> [SUPPLIED PASSAGE]:
+++
# Are any kinds of mint shade tolerant?



## NeilV (Nov 18, 2006)

I have a strip of land about 4 feet wide on the north side of my house that borders my neighbor. This strip is basically useless, except that my heat/air unit sits there. It is a pain to mow. In fact, it is hard to access.

I have considered planting some type of mint along this strip. In my experience, mint tends to take over, which is exactly what I want. I want something that I can call a "plant" and not a "weed" to take over this space. Also, the mint would have the added benefit of possibly producing nectar. 

The only problem is that this strip is fairly shady, because there is a fence next to it and my neighbor's house is about 6 feet from the property line. 

Will ordinary mint grow (and hopefully take over) in semi-shade conditions? Are there any aggressive/spreading types of mint plants that do best in shade? 

Thanks, 
ndvan


----------



## Nate Ellis (Jun 28, 2008)

I have 2 different types of mint growing in part sun and they do fine. I would think any mint you put there would do ok.


----------



## Joseph Clemens (Feb 12, 2005)

Low light may reduce flowering, but during the growing season, you will quickly discover if you have acceptable growing conditions.


----------



## LAS (Jul 16, 2007)

The mint in my backyard is in mostly shade and is all over the place!!
I started some in a pot in the front yard several years ago. I wont be planting anymore
Luke


----------



## MapMan (May 24, 2007)

It'll grow, and grow and grow....

You might have a very irate neighbor if it grows under the fence, and it will.

I know you are thinking of the bees, but the mint won't flower as well in the shady conditions. To be on good terms with the neighbor, I'd plant_ Euonymus_, _Pachysandra_ or perhaps _Vinca_.

MM


----------



## dragonfly (Jun 18, 2002)

I have a variety growing in the shade that is wonderful, and it does spread, but it's also easy to pull up. The honeybees and bumblebees love it, but it only blooms for a month or two per year, so I don't know if you would be interested in that. It has light pink flower spikes. Let me know if you want more information, and I'll try to find the seed packet.


----------



## berkshire bee (Jan 28, 2007)
+++
[Transcribed page contents]
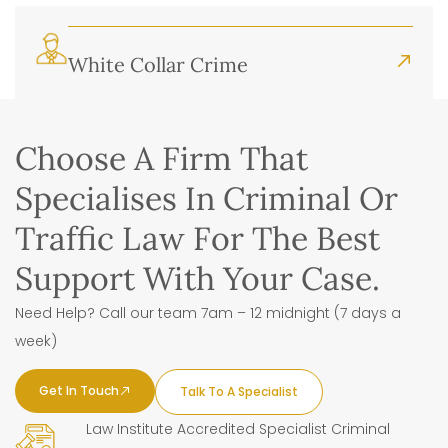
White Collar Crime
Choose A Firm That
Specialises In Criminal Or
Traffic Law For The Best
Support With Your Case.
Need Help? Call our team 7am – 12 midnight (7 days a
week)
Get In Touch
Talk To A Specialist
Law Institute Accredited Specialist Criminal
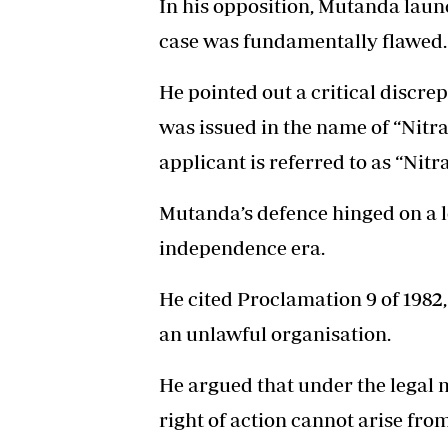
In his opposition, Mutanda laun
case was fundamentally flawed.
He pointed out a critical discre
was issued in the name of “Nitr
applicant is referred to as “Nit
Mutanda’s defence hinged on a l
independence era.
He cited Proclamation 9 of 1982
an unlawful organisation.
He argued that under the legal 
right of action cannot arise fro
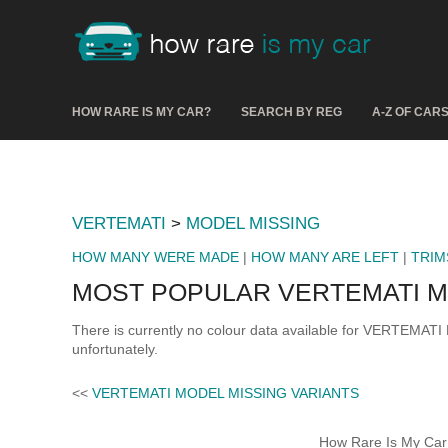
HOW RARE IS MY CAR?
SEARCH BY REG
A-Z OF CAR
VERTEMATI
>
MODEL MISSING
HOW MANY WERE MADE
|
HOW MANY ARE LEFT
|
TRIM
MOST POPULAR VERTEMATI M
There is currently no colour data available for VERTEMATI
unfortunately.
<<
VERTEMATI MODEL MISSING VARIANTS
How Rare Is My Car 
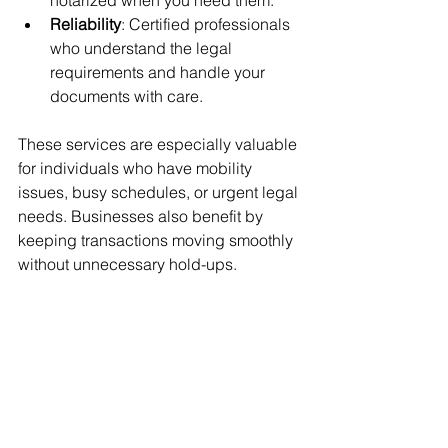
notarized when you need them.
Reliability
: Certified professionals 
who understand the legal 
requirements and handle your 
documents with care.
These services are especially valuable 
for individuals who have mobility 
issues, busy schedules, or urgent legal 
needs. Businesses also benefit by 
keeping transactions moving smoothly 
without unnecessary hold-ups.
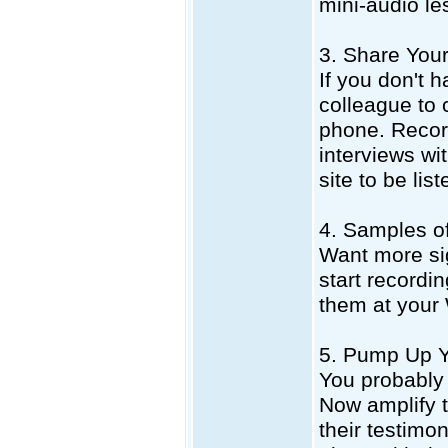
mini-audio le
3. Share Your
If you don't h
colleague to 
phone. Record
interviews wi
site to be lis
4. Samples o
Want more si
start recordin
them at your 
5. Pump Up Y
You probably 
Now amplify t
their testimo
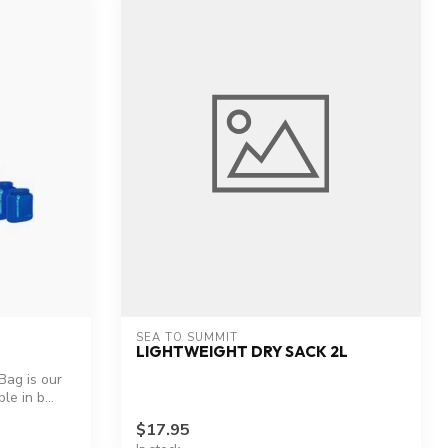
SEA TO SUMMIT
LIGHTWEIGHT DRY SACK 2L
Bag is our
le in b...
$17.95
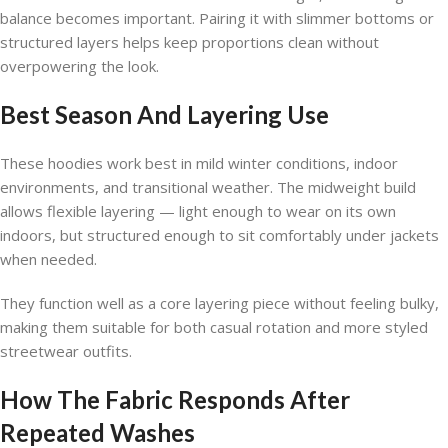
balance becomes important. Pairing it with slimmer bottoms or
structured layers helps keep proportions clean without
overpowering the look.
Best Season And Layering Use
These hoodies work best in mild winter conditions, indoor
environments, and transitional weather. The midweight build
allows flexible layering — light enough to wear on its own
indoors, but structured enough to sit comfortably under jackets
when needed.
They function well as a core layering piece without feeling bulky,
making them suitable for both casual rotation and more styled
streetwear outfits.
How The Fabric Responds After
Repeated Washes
+++
> [ASSIGNMENT 1]: Echo the mint thread between "Will ordinary mint" and "(Jun 28, 2008)", inclusive.
> [ASSIGNMENT 2]: Decide whether each statement agrees with the thread on shade-tolerant mint, answering yes or no and quoting the deciding words: (a) The strip of land is about 4 feet wide. (b) The mint dragonfly grows in the shade blooms for most of the year. (c) Nate Ellis grows two types of mint in part sun.
> [ASSIGNMENT 3]: Go on with the forum thread about shade-tolerant mint from the point where it stops.
None of these lines are needed for the work.

> [EXERCISE RESULT 1]:
Will ordinary mint grow (and hopefully take over) in semi-shade conditions? Are there any aggressive/spreading types of mint plants that do best in shade? 

Thanks, 
ndvan


----------



## Nate Ellis (Jun 28, 2008)

> [EXERCISE RESULT 2]:
(a) Yes: "a strip of land about 4 feet wide on the north side of my house"
(b) No: "it only blooms for a month or two per year"
(c) Yes: "I have 2 different types of mint growing in part sun and they do fine."

> [EXERCISE RESULT 3]:
*aggressiveness of mint*

Make sure you are careful about where you plant mint. As mentioned above it will spread aggressively by sending out horizontal shoots and can quickly take over an area. Spearmint isn't too fussy about sun or shade


----------



## notaclue (Jun 30, 2005)

My spearmint has not done well in the shade but is going crazy in the full sun. It's been blooming since the first few days in June and still blooming and covered in honeybees, bumblers, sweat and other solitary bees as well as butterflys of all different types.


----------



## Hobie (Jun 1, 2006)

My catnip seems to grow anywhere. The down side is that where it is this year is not where it will be next year. It's always a surprise.


----------



## Zane (Mar 28, 2008)

my mint grows amungst my HOsta's which are in my north eave between the house and garage. Not much direct sun on it. Maybe an hour a day.


----------



## justin (Jun 16, 2007)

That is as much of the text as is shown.